Organophosphates (OPs) are commonly found in commercial pesticides and are highly toxic to humans if inhaled or ingested, resulting in both behavioural and psychological symptoms. OPs chemically modify the essential protein acetylcholine esterase, which is principally responsible for the breakdown of the essential neurotransmitter acetylcholine.

A group of investigators in the USA1 have developed a novel assay using the model organism zebrafish (Danio rerio) for the screening of existing drug libraries to identify compounds effective in the treatment of OP poisoning.The investigators found that OP administration to zebrafish larvae induced similar symptoms to those seen in humans, followed by death. The investigators used the prototypical OP azinphos-methyl to screen 1200 known drugs in a 96-well plate format and demonstrated that 16 of the drugs screened have a protective effect on the zebrafish using a LC–MS–MS based metabolite profiling approach.

Acetylcholine is an essential neurotransmitter, acting as a chemical signal for the transmission of information across synapses in the brain, undergoing formation and breakdown cyclically. OPs act to block the breakdown of acetylcholine by blocking the action of the enzyme, acetylcholine esterase. This blocking action results in an unnatural accumulation of acetylcholine within the synapse, therefore inducing continuous firing of signals resulting in behavioural and psychological symptoms. The currently used antidote for OP poisoning is a combination of atropine and pralidoxime (2-PAM); however, there are unacceptable risks of increased blood pressure associated with treatment and so identifying new drugs is a priority.

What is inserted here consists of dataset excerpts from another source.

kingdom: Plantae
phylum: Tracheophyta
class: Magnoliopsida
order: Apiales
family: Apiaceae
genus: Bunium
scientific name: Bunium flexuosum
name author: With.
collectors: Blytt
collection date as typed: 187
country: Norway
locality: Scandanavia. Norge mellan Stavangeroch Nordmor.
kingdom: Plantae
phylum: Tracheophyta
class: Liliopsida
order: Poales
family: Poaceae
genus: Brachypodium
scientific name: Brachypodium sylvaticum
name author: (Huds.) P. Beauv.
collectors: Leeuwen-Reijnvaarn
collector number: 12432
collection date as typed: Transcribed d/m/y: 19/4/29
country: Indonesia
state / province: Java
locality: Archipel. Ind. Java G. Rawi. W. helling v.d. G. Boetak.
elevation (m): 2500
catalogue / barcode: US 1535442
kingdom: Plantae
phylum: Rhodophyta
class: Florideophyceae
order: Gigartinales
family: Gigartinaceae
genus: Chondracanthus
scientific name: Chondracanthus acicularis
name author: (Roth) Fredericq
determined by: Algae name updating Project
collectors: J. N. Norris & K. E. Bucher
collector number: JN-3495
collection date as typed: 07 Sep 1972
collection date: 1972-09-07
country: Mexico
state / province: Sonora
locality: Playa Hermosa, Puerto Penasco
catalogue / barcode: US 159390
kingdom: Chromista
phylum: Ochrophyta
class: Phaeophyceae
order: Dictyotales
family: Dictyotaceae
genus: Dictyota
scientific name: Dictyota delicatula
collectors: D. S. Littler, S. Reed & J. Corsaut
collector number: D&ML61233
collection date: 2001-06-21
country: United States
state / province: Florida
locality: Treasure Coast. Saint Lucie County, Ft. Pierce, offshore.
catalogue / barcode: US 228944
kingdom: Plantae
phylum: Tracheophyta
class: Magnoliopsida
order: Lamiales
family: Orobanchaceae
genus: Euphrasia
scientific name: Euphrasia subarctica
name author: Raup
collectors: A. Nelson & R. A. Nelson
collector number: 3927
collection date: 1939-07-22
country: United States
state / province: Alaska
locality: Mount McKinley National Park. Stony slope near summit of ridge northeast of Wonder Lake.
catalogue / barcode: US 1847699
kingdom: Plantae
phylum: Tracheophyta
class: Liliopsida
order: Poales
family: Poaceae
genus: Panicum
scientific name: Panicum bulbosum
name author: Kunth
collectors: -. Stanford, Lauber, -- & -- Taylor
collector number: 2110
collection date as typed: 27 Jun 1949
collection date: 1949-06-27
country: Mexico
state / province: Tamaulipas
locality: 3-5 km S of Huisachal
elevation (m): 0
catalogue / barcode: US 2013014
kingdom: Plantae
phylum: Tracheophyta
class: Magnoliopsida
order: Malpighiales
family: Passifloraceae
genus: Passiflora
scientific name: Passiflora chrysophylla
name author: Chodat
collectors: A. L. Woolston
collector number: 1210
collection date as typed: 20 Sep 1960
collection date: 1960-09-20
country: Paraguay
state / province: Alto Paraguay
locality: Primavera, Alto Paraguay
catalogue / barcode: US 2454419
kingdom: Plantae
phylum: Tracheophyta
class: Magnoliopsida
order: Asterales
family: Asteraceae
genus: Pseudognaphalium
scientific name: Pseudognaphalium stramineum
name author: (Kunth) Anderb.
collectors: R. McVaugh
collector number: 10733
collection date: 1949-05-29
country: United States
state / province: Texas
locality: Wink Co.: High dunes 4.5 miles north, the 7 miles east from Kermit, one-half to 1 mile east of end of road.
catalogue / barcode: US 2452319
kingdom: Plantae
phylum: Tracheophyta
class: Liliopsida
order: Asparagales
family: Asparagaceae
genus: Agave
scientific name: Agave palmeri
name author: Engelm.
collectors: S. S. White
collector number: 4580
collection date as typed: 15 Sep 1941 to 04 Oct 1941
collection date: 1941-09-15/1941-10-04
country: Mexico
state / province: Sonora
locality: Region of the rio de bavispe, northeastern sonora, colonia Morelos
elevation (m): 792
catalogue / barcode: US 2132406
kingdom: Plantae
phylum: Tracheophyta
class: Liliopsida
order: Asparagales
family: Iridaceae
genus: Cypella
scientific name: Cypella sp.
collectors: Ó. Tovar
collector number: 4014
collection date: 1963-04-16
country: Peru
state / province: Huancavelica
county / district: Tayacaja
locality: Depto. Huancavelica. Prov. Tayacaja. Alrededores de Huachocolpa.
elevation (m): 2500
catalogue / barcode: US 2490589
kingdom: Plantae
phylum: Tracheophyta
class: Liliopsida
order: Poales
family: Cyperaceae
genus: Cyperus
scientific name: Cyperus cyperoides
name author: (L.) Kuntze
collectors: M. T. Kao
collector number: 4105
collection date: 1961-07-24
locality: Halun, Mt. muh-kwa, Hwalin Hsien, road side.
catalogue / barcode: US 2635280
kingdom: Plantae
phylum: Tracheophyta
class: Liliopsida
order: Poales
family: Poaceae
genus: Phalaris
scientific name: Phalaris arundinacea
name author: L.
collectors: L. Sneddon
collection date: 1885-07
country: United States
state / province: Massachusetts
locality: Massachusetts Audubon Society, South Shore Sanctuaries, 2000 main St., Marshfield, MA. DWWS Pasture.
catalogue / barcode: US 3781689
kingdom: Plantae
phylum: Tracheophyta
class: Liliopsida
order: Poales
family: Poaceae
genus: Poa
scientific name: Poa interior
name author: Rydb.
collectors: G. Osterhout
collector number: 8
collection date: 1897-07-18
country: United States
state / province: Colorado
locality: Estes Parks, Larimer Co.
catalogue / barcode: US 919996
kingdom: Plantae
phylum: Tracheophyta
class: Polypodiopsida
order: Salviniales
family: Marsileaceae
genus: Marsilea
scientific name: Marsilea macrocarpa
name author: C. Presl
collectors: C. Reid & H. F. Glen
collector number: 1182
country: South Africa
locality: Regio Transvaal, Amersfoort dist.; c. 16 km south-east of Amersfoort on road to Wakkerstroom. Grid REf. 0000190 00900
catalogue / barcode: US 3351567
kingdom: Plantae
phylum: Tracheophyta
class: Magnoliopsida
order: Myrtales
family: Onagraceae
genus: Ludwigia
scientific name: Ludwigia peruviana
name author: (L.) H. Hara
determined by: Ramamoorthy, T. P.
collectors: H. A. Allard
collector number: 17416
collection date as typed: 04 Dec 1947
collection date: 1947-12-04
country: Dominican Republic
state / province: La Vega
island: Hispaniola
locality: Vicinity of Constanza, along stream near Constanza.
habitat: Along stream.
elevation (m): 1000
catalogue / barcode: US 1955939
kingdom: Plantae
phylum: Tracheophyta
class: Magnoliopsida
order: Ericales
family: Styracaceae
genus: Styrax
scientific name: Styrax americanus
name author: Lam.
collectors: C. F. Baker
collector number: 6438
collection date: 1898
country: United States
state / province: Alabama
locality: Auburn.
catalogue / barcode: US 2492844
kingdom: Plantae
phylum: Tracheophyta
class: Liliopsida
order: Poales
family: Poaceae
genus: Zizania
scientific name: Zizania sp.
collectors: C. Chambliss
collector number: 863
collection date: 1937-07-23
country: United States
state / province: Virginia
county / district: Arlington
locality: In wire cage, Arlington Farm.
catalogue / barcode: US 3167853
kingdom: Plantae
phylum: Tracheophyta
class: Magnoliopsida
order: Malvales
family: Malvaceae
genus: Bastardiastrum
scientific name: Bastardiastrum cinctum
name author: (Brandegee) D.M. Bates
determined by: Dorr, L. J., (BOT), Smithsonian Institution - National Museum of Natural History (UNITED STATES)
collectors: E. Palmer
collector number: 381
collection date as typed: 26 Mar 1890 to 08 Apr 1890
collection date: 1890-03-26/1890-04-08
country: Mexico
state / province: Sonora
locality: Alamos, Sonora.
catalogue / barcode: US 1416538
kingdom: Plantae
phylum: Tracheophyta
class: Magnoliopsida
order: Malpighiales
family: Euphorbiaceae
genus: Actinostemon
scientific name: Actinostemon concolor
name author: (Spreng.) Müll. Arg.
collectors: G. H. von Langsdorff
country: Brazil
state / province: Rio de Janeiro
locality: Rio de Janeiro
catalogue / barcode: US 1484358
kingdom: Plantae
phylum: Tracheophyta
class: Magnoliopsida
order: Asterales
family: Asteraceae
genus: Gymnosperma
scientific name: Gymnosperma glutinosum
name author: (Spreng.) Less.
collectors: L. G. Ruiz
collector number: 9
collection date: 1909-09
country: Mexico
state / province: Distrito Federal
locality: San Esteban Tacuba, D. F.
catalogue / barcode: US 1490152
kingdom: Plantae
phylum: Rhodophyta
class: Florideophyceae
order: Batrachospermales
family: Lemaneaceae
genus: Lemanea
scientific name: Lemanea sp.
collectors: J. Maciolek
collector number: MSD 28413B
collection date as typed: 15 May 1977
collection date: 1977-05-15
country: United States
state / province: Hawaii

The lead investigator of the study Dr Randall Peterson told The Column, “Humans are confronted by all sorts of toxic chemicals through both accidental and intentional exposures (such as chemotherapy). Our findings suggest that zebrafish could be used to systematically screen for antidotes that are protective against organophosphate exposure or virtually any other toxic chemical.”

1. S. Jin et al, Journal of Biomolecular Screening, DOI:10.1177/1087057112458153.